Halberstam: Americans `not too bad'
History professor Allen Matusow introduced Halberstam as "the most popular writer of nonfiction books in this country."
Halberstam started his journalism career with the Harvard Crimson . He worked for a small daily newspaper in Mississippi, the Nashville Tennesseean and The New York Times .
In 1962, Halberstam, still working for the Times , was sent to the Congo to cover the civil war there. Eight months later and at "that point when the [Vietnam] war was beginning to penetrate the American consciousness," he arrived in Saigon.
"He saw how the war was actually being fought, and -- more than anybody else -- the brilliant dispatches which he wrote from the field shaped the image of a generation of that war and at least as important, showed the difference between the way the American government wanted that war to be covered and what the reality was," Matusow said.
"President Kennedy himself tried to silence Mr. Halberstam, but instead he got the Pulitzer Prize," he said.
Since 1971, Halberstam has written 14 books, including The Powers That Be, The Reckoning and The Fifties .
Halberstam's address, entitled "America Then and Now: Post-War to the Next Century," focused on the loss of national identity that America has felt since the breakup of the Soviet Union and the subsequent end of the Cold War.
"We feel that we are a nation momentarily adrift," he began.
"The Cold War is over and what had been a consuming purpose in foreign policy and in domestic policy for some 40 years is gone, and nothing has replaced it," Halberstam said.
He said that the end of the Cold War has led to a period where the nation lacks a sense of purpose.
"Our consensus of who we are and what we should be doing with ourselves -- a consensus that grew almost too easily in that period -- is momentarily suspended.
"In fact, much of that purpose in those years was probably unnecessary. We were making not only a financial commitment but probably a psychological commitment that was increasingly less real.
"We were girding our loins for confrontation with a superpower which was increasingly not a superpower and for confrontation that was not to come."
He termed the former Soviet Union as a country with many nuclear warheads but "in all other ways -- economic, social, political -- essentially [an] underdeveloped third-world Caucasian country."
Halberstam commented on various other social and economic milestones that have occurred in recent history.
He said that Japan's increasing economic power does not come from natural resources but rather from "the maximization of the human brain."
Halberstam said that the notion that the children of his generation might not live as well as that generation did "goes against the almost cardinal assumption of American life ... [that] your children are supposed to live better than you are."
He said that the nature of our advancing technology makes our political processes, which have remained primarily unchanged, look inefficient.

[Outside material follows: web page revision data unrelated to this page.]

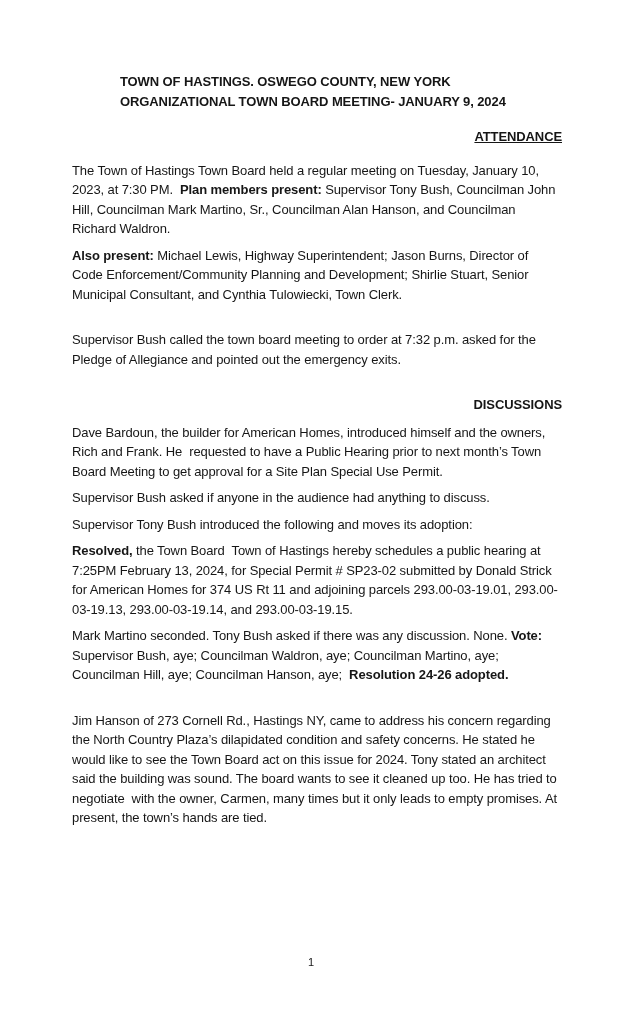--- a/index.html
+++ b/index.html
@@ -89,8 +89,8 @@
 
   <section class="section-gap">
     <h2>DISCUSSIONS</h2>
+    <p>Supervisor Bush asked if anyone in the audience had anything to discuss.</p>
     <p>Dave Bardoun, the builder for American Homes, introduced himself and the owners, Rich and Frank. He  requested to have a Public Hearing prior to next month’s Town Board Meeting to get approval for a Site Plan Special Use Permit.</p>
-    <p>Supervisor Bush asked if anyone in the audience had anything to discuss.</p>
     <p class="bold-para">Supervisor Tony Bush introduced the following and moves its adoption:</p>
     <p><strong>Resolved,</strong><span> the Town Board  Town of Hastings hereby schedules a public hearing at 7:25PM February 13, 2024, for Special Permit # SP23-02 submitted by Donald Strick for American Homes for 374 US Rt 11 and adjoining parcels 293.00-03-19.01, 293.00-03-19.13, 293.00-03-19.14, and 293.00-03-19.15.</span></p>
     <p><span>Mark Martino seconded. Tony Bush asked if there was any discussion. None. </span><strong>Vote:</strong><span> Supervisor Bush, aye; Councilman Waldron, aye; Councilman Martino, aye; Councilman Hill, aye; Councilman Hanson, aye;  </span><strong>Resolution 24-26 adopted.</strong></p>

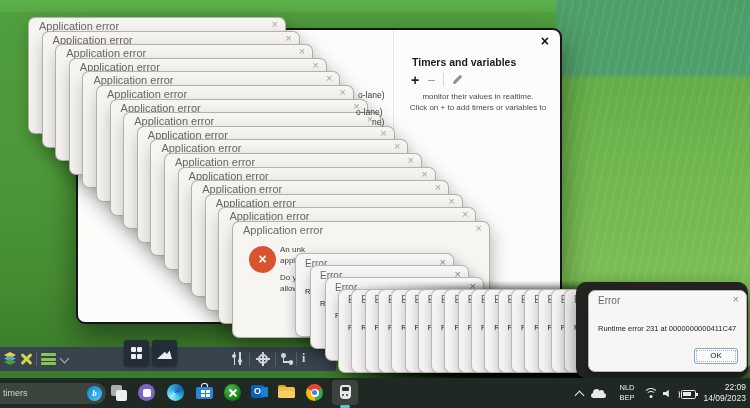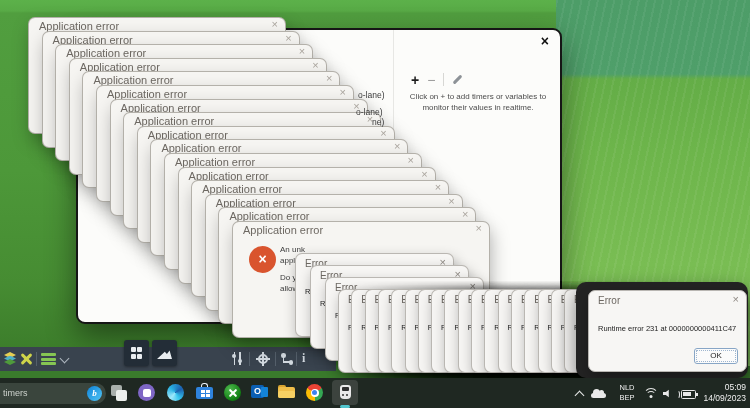--- a/index.html
+++ b/index.html
@@ -156,6 +156,7 @@
   <div class="timers-window">
     <span class="tw-close">×</span>
     <span class="tw-divider"></span>
+    <span class="tw-title">Timers and variables</span>
     <div class="tw-toolbar">
       <span class="tw-plus">+</span>
       <span class="tw-minus">−</span>

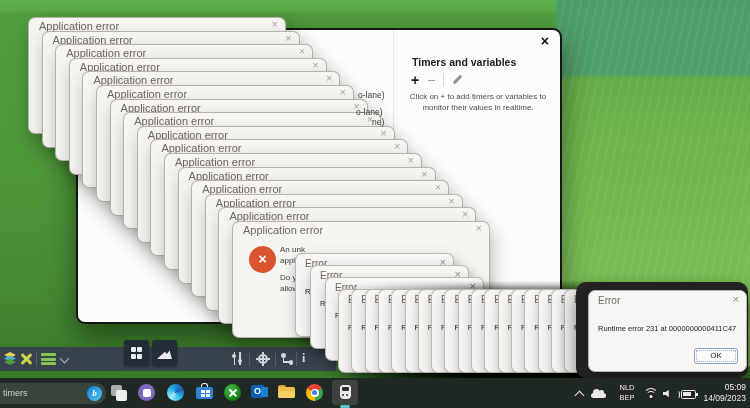--- a/index.html
+++ b/index.html
@@ -164,8 +164,8 @@
       <span class="icon-pencil"></span>
     </div>
     <div class="tw-hint">
+      <div>monitor their values in realtime.</div>
       <div>Click on + to add timers or variables to</div>
-      <div>monitor their values in realtime.</div>
     </div>
   </div>
 

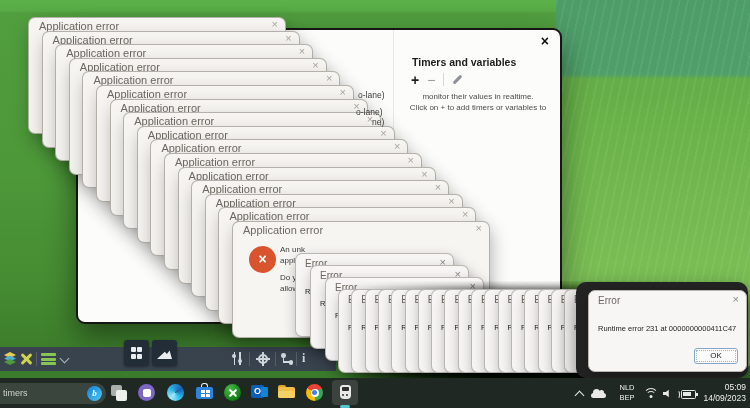--- a/index.html
+++ b/index.html
@@ -606,7 +606,7 @@
         <b></b>
       </span>
     <div class="tray-clock">
-      <div>05:09</div>
+      <div>22:09</div>
       <div>14/09/2023</div>
     </div>
   </div>

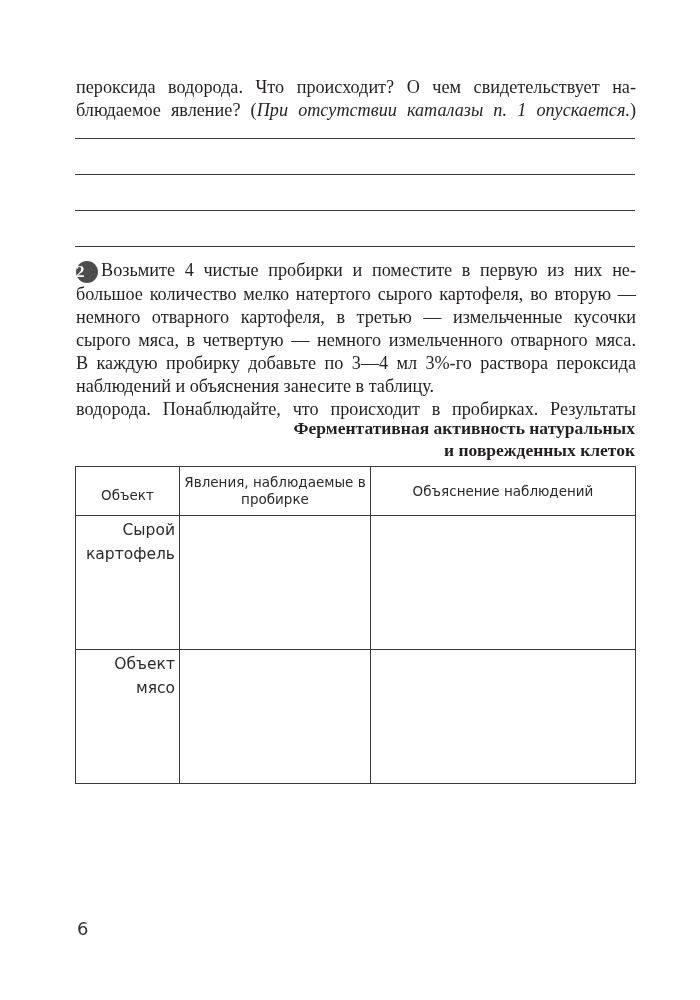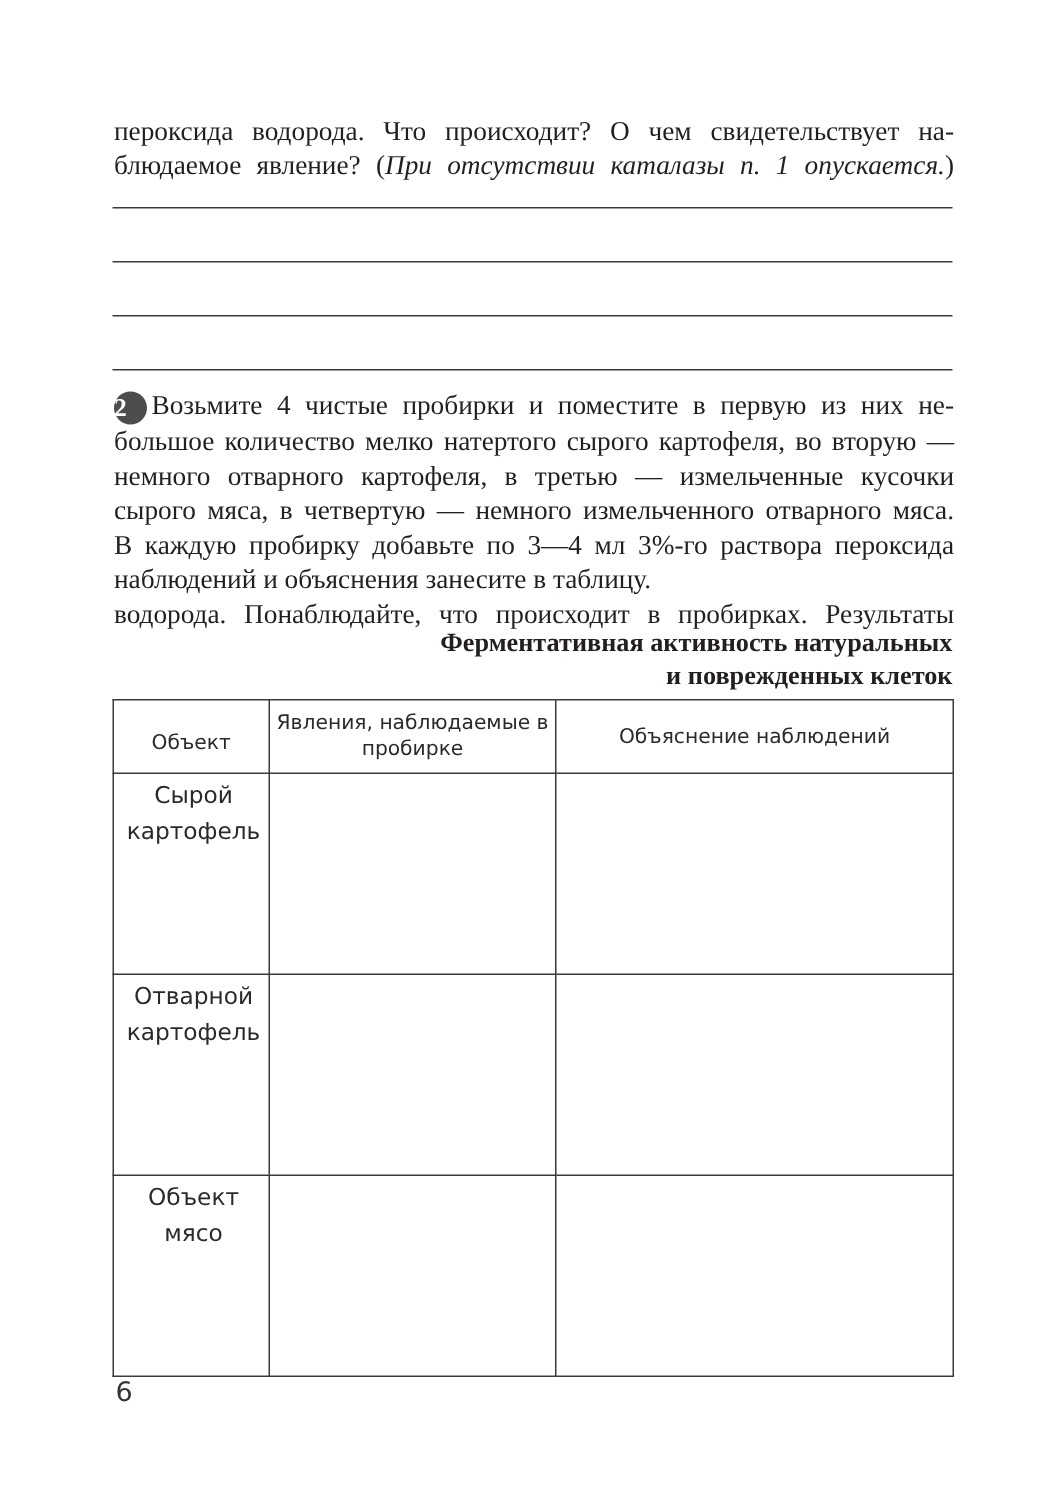--- a/index.html
+++ b/index.html
@@ -120,7 +120,7 @@
       font-size: 15.5px;
       line-height: 24px;
       padding: 2px 4px 0 7px;
-      text-align: center;
+      text-align: right;
     }
     col.c1 { width: 104px; }
     col.c2 { width: 191px; }

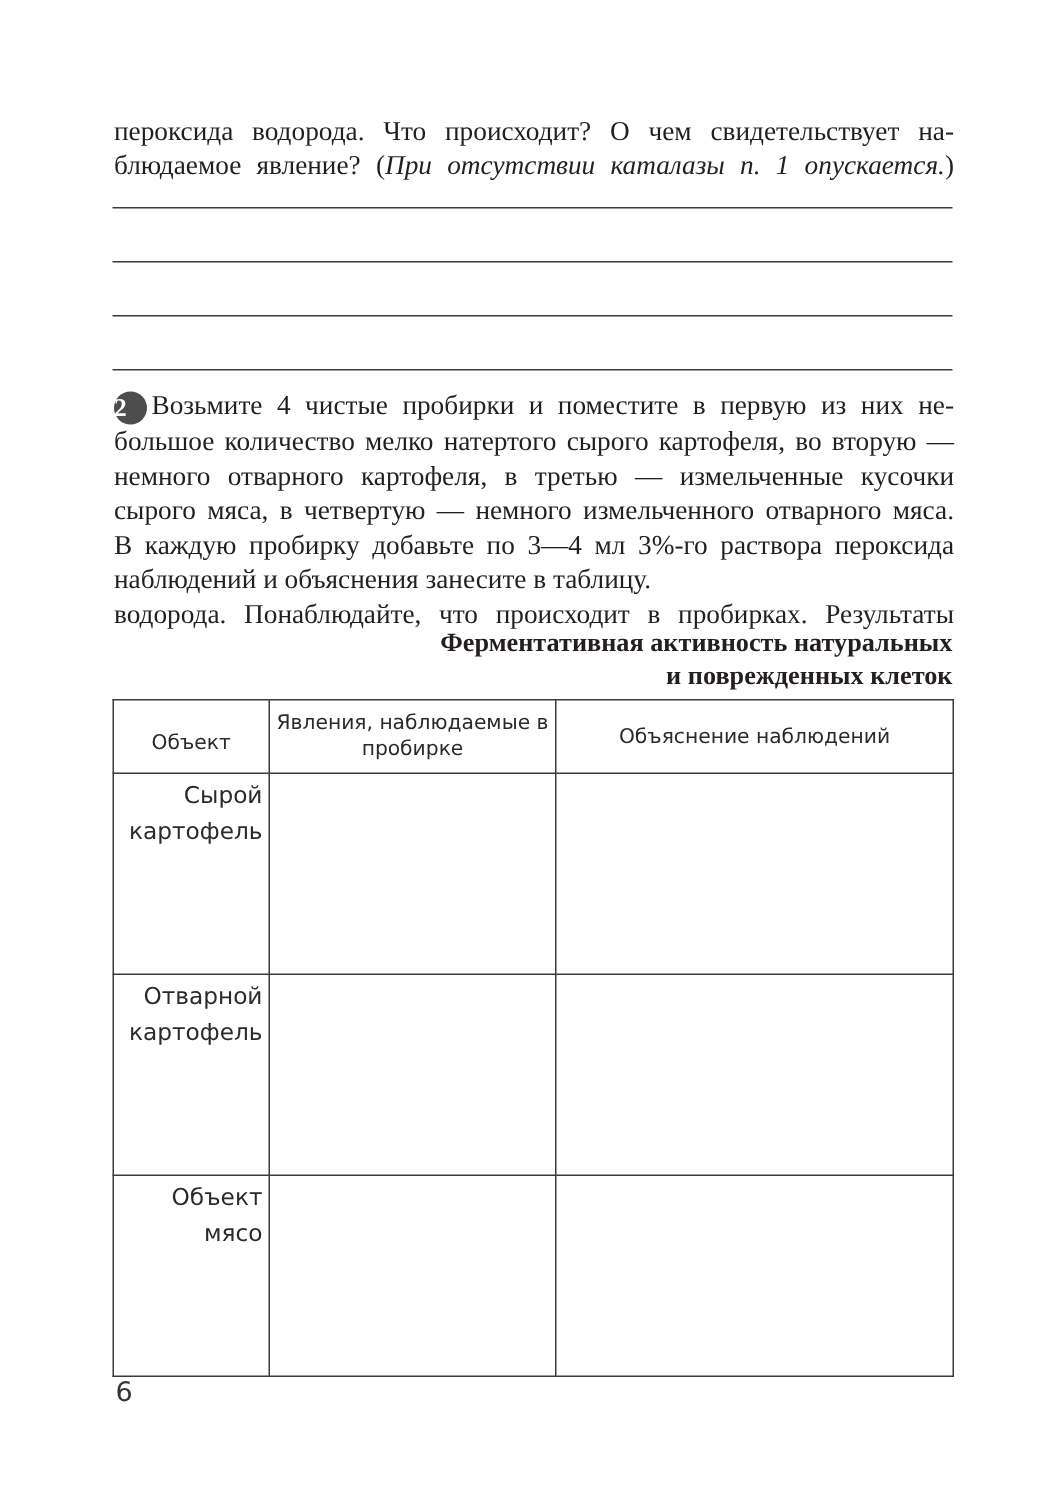--- a/index.html
+++ b/index.html
@@ -185,14 +185,6 @@
     </tr>
     <tr>
       <td class="obj-cell">
-        <div>Отварной</div>
-        <div>картофель</div>
-      </td>
-      <td></td>
-      <td></td>
-    </tr>
-    <tr>
-      <td class="obj-cell">
         <div>Объект</div>
         <div>мясо</div>
       </td>

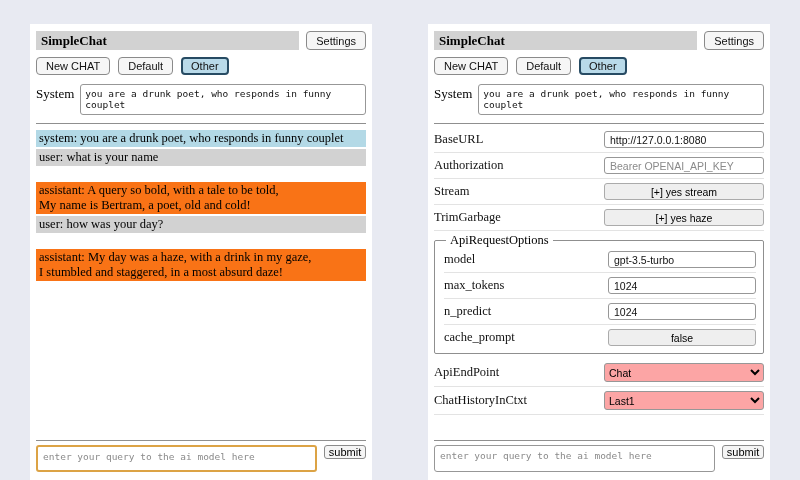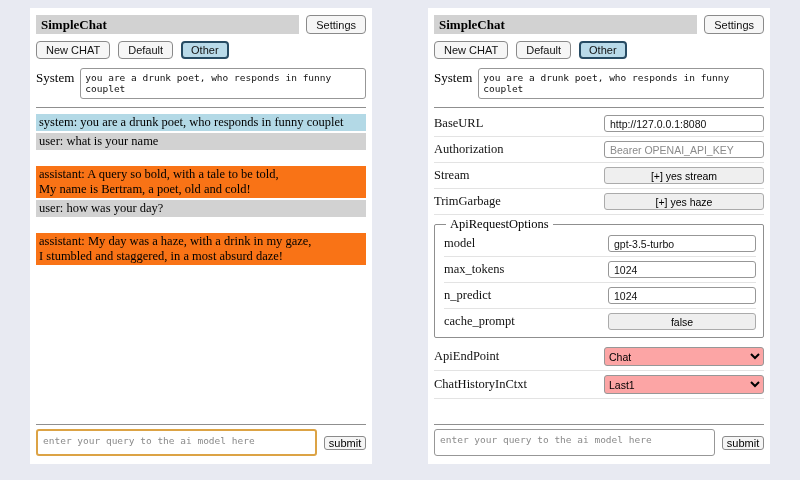--- a/index.html
+++ b/index.html
@@ -12,7 +12,7 @@
   }
   .panel {
     position: absolute;
-    top: 8px;
+    top: 24px;
     width: 342px;
     height: 456px;
     background: #ffffff;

"It makes our politics look slow and cumbersome because they function as they did ever before ... we find flaws that in fact were probably always there," he said.
Halberstam said this phenomenon is responsible for former Chairman of the Joint Chiefs of Staff Colin Powell's current surge of popularity.
Powell will speak at Rice next month as part of an annual conference sponsored by the James A. Baker III Institute for Public Policy.
"It explains why for the moment one of the most popular men in the country politically is a man who is a member of neither political party, seems not to be driven to run for the office [and] seems to be reassuring to us on racial grounds that America is more complete racially than others say.
"I think we're touched that he's somehow outside the political process. It is an irony that in the past much of the crankiness in a society politically came from people on the fringe on both sides and now the crankiness ... seems to come from the very center of the political matrix."
Halberstam said that the former Soviet Union is also suffering from the end of the war.
He cited a lack of transportation to move food supplies as well as harsh economic conditions.
He said that in its collapse, the Soviet empire may be even more of a threat than it was at the height of its power.
"... it's made them dangerous. When you think of the Soviet Union in this period of collapse, you're inclined to think of some of the symptoms of Germany between the wars."
While Halberstam didn't offer direct solutions to the problems that he described, he cited a passage by former Israeli Prime Minister Shimon Perez in which he described how to measure the greatness of a country -- by the scientific, intellectual, technological and moral condition of the people.
Halberstam said that it was clear that America was doing well in all but the last of these, but even in that realm we are doing better than some, like Republican presidential hopeful Pat Buchanan, would have us think. He said that America should not become involved in a cultural war to try to solve its problems.
"So [as to] the question of the nature of the people, I think we're not too bad. I think we're pragmatic and ambitious and generally hard working. We are frustrated because of economic changes. We have great problems in our inner city and racially.
"But we have this reservoir of ordinary people who want to do well because they want their children to do better than they did," he said.
Halberstam's talk was sponsored by the Friends of Fondren Library. Founded on May 30, 1950, the Friends of Fondren is the oldest support organization at Rice.
It is dedicated to stimulating the growth of library facilities and resources.
This item appeared in the News section of the October 6, 1995 issue.